Now if only he could stop hallucinating.

Ragle tries to buy a snack from a soft-drink stand, but the stand dissolves into thin air leaving behind a slip of paper that reads "SOFT-DRINK STAND." He rides on a bus, but sees the bus reduced to a mere framework and all the passengers disappear except for him and the driver. He digs around in some muddy ruins and finds a phone book full of disconnected numbers and a magazine featuring some movie star he's never heard of. When his brother-in-law has an unnerving episode of déjà vu in the bathroom, Ragle starts to wonder if the problem is not in his own head, but in the world around him.

Time Out of Joint is a typical trip from Philip K. Dick containing many of his trademarks: conspiracies, paranoia, science fiction, nuclear war, and a protagonist who can never be sure if what he's experiencing is real or not.

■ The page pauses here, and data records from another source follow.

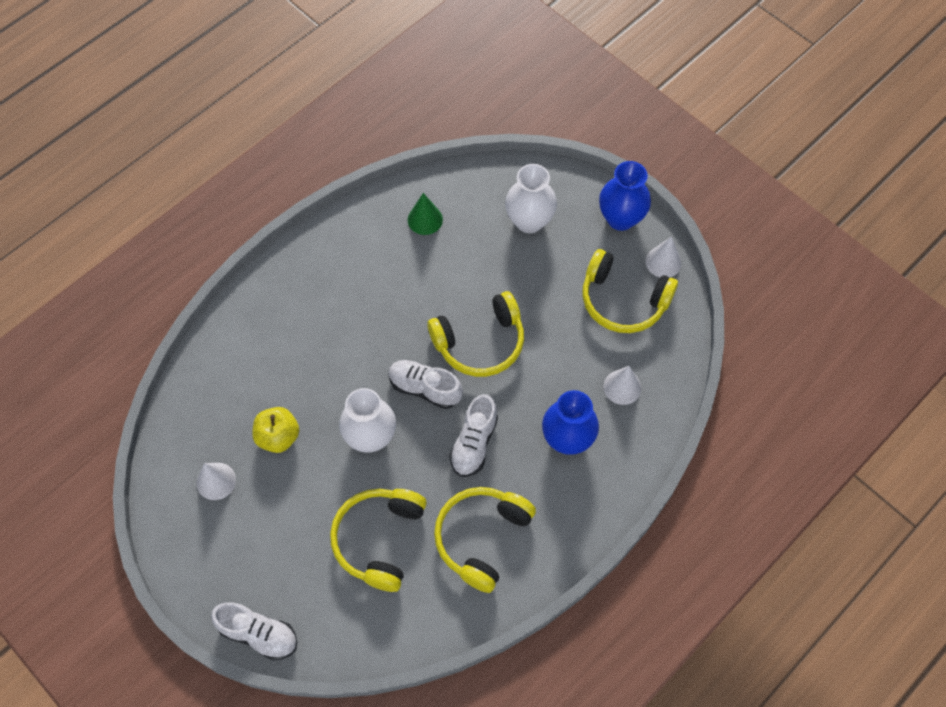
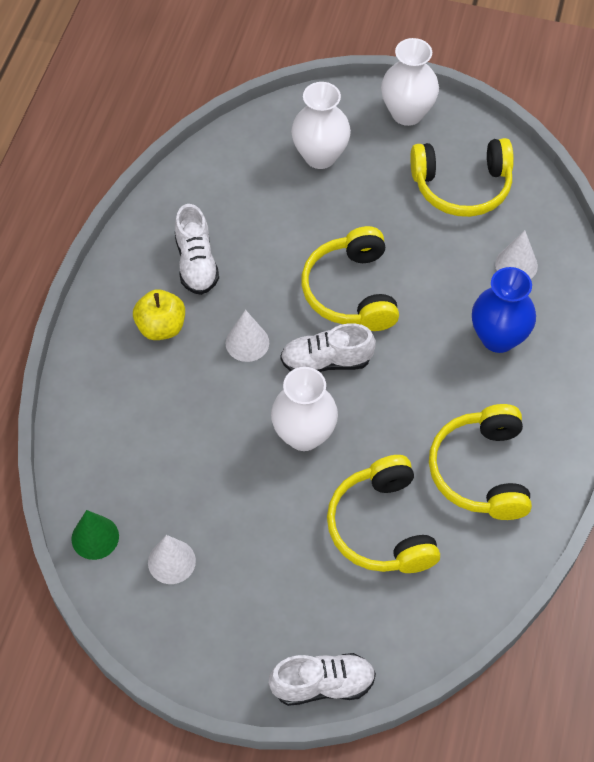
camera: 30 degrees left, 5 degrees down
yellow apple [252,407,299,453] -> yellow apple moved to [133,289,185,340]
green cone [408,193,443,235] -> green cone moved to [71,510,119,560]
yellow headphones [427,291,524,377] -> yellow headphones turned 135 degrees clockwise [302,226,399,331]
white shoe [449,394,498,477] -> white shoe moved to [175,204,219,295]
blue vase [599,161,651,231] -> white vase [381,38,439,126]
white cone [646,236,682,278] -> white cone moved to [226,310,269,362]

This novel provides examples of:

  • Anachronism Stew: Intentional. Ragle's town is mash-up of pleasant memories from his childhood, regardless of whether they're period-accurate.
  • And You Thought It Was a Game: Every week, Ragle pours hours of work into solving the newspaper puzzle so that he can keep up his winning streak. In actuality, he's figuring out where the Lunar colonists' next missile will strike.
  • Broken Masquerade: It starts crumbling when various objects melt away in front of Ragle, leaving behind slips of paper with their names, so he thinks he's having a mental breakdown. Then he finds the phone book and magazines, seemingly from a parallel reality (who is that Marilyn Monroe the magazine sings praises of?). Finally turns out it's a Fake World, with Fake Memories for part of the cast (Margo, Vic, Junie, but not Bill or the newspaper editor - they're in on it), created to keep Ragle working on the "puzzle".
  • Civil War: There's an unspecified war looming over the story. Turns out, it's actually an on-going Lunar Revolution, and both sides want Ragle's predictive talents for themselves. He's chosen to go to the Moon, but Earth authorities have snatched him, brainwashed him and stuck him in a recreation of his childhood.
  • Closed Circle: The town. It takes Ragle two tries and help from his brother-in-law to escape.
  • Contrived Coincidence: When Ragle goes to the bus station and the Bar-B-Q, he ends up standing in lines that never progress forward. He suspects this is being orchestrated on purpose to stall him. He's right.
  • A Glitch in the Matrix: Ragle keeps seeing random objects dissolve into slips of paper with their names on them. Vic also has that odd moment in the bathroom, where he tries to pull the cord to turn on the light, except there is no cord there.
  • Government Conspiracy: The town was created and maintained by the military.
  • NEET: Ragle is somewhat older than the usual for this trope, but he lives in his (married) sister's house, is unemployed and makes his living by playing a game which is not really a game, making this a Subversion. He's having second thoughs about the aimlessness of his life, and gets more and more stressed with the game, as he feels pressurred to maintain the winning streak.
  • Settling the Frontier: The lunatics are colonists on the Moon.
  • Stepford Suburbia: Ragle's town, which turns out to be fake, created specifically for him, and surrounded by a somewhat postapocalyptic, and definitely war-torn world.
  • "Truman Show" Plot: A prototypical example. Ragle isn't a reality tv star, but he's still living in a fake suburban town, being perpetually watched by the people who put him there, and he starts to catch on in much the same way that Truman did.